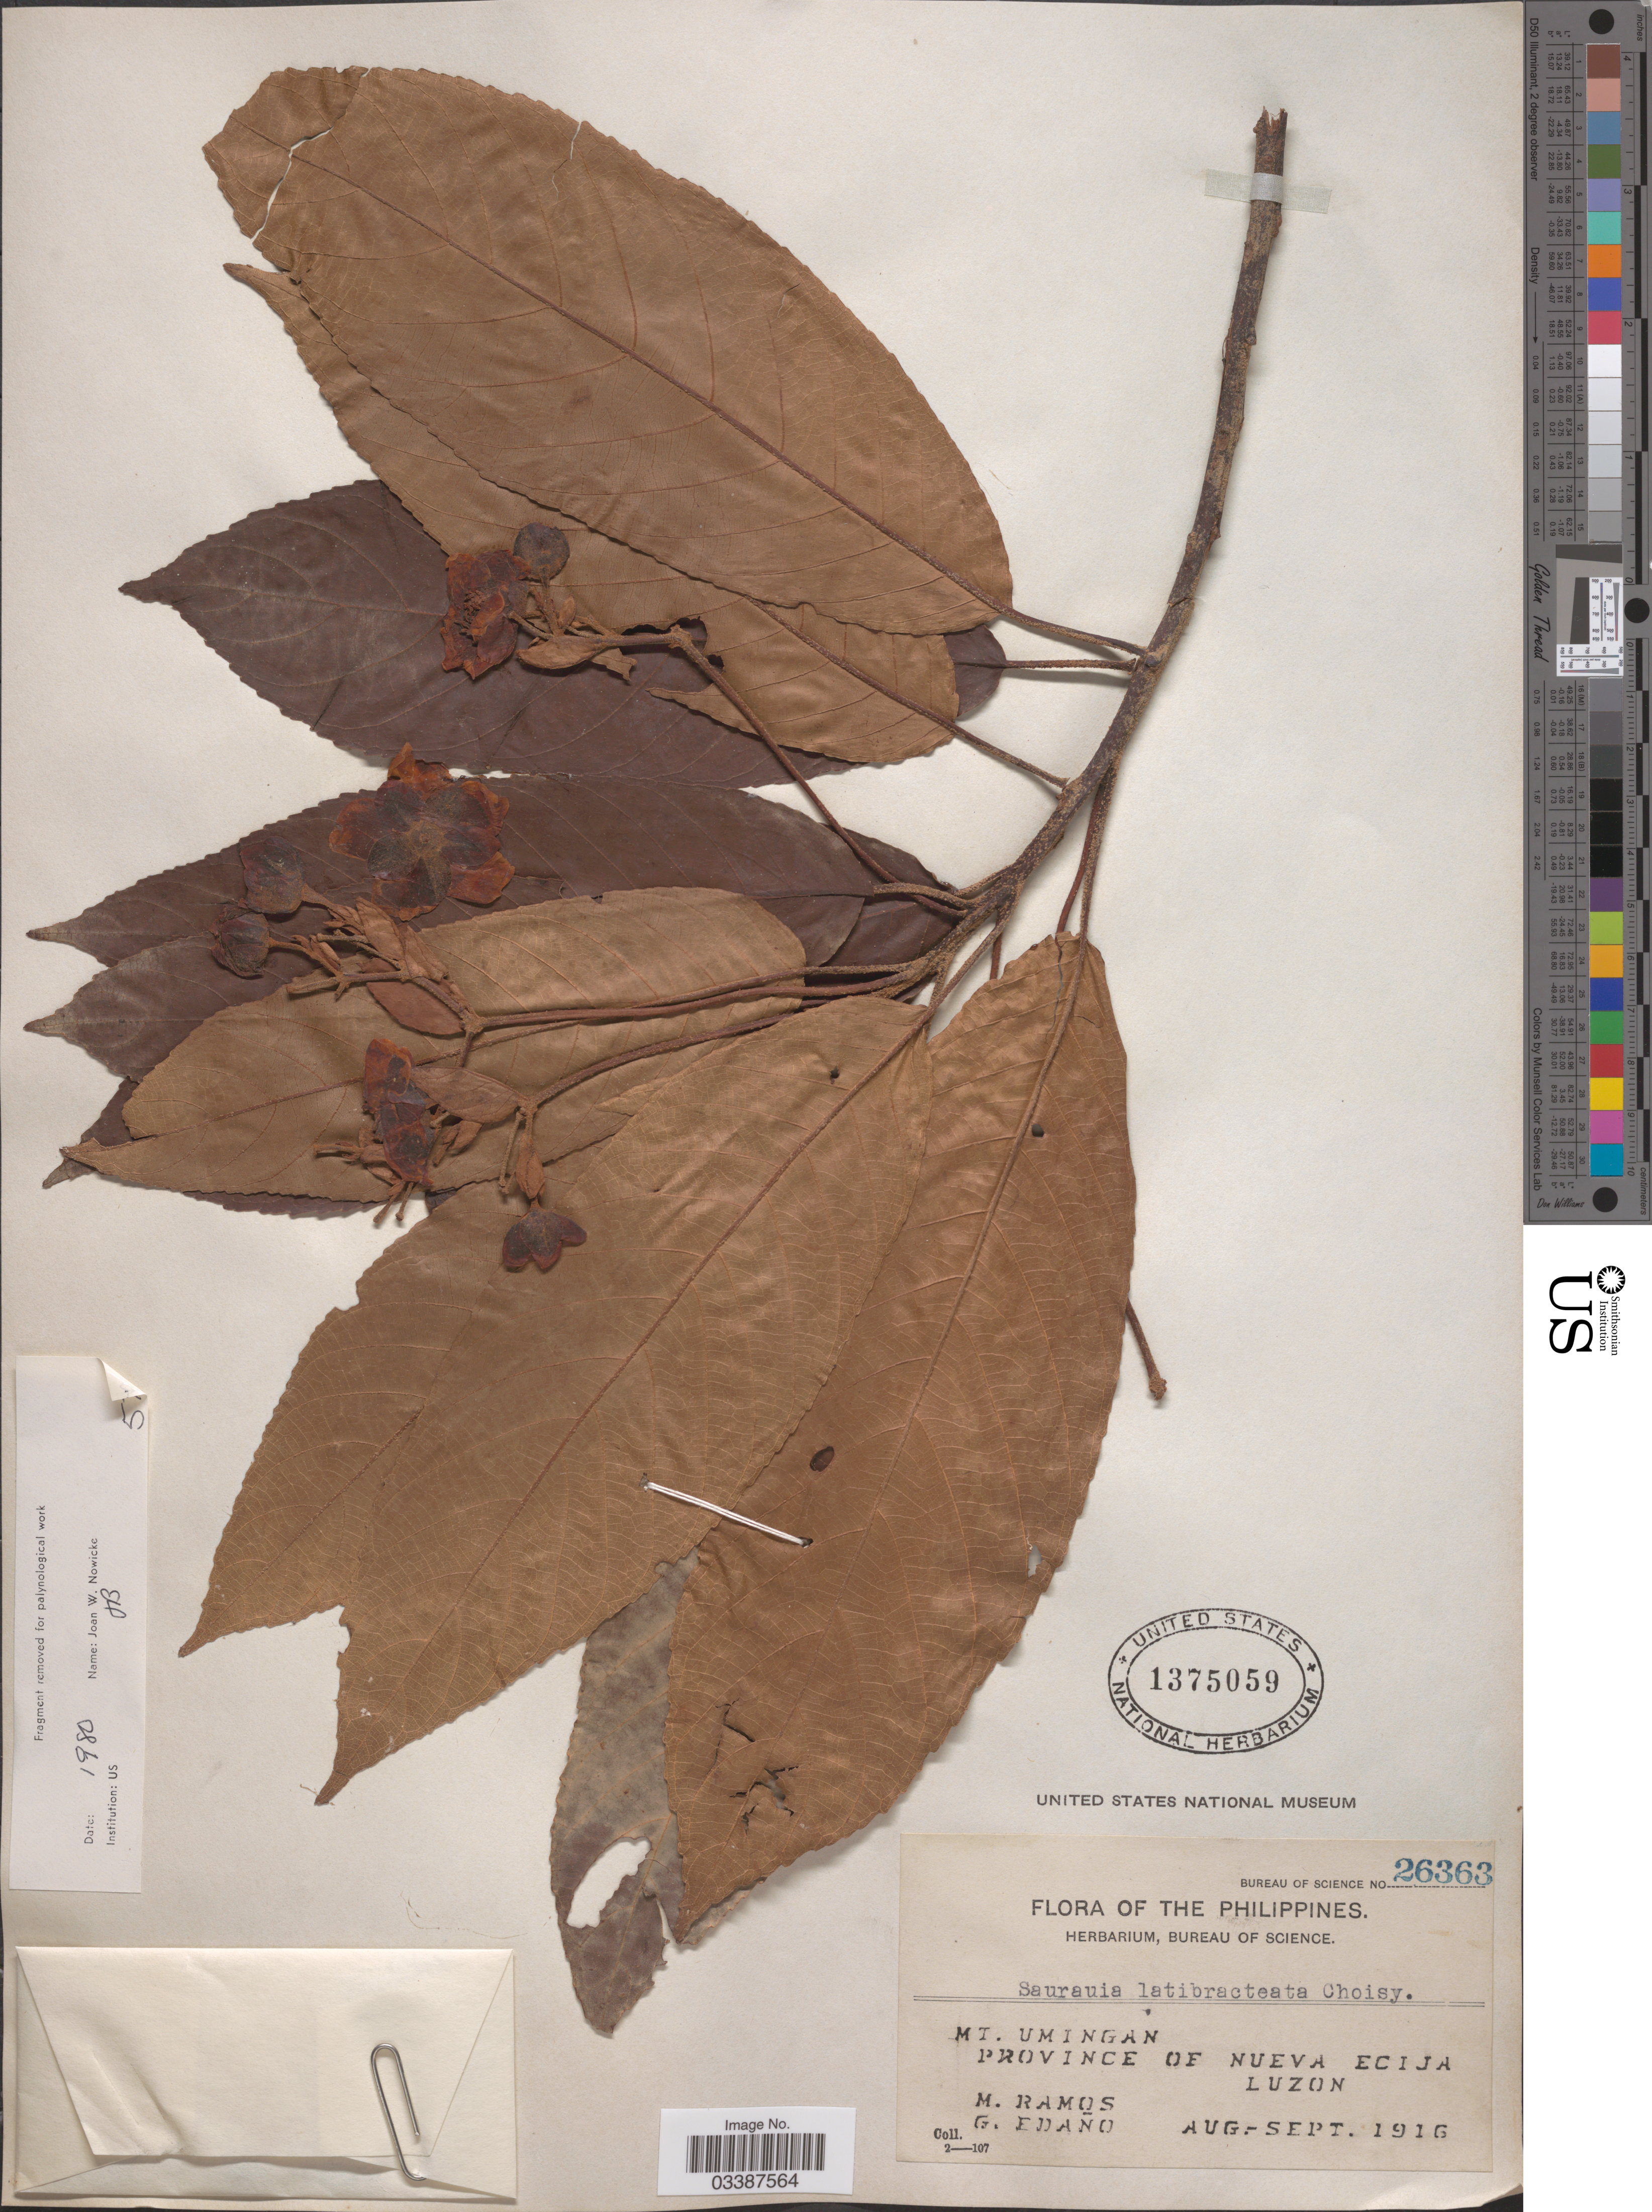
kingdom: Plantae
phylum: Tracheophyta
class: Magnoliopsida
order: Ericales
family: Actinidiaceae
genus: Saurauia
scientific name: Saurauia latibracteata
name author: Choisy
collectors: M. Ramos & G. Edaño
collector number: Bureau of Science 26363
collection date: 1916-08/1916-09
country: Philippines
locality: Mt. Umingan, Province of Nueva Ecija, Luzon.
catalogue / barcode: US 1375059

━━━━━━

### Exercise
Render every line of the listing above as a numbered list with no blank lines, and leave out the pictures.

### Exercise answer
1. kingdom: Plantae
2. phylum: Tracheophyta
3. class: Magnoliopsida
4. order: Ericales
5. family: Actinidiaceae
6. genus: Saurauia
7. scientific name: Saurauia latibracteata
8. name author: Choisy
9. collectors: M. Ramos & G. Edaño
10. collector number: Bureau of Science 26363
11. collection date: 1916-08/1916-09
12. country: Philippines
13. locality: Mt. Umingan, Province of Nueva Ecija, Luzon.
14. catalogue / barcode: US 1375059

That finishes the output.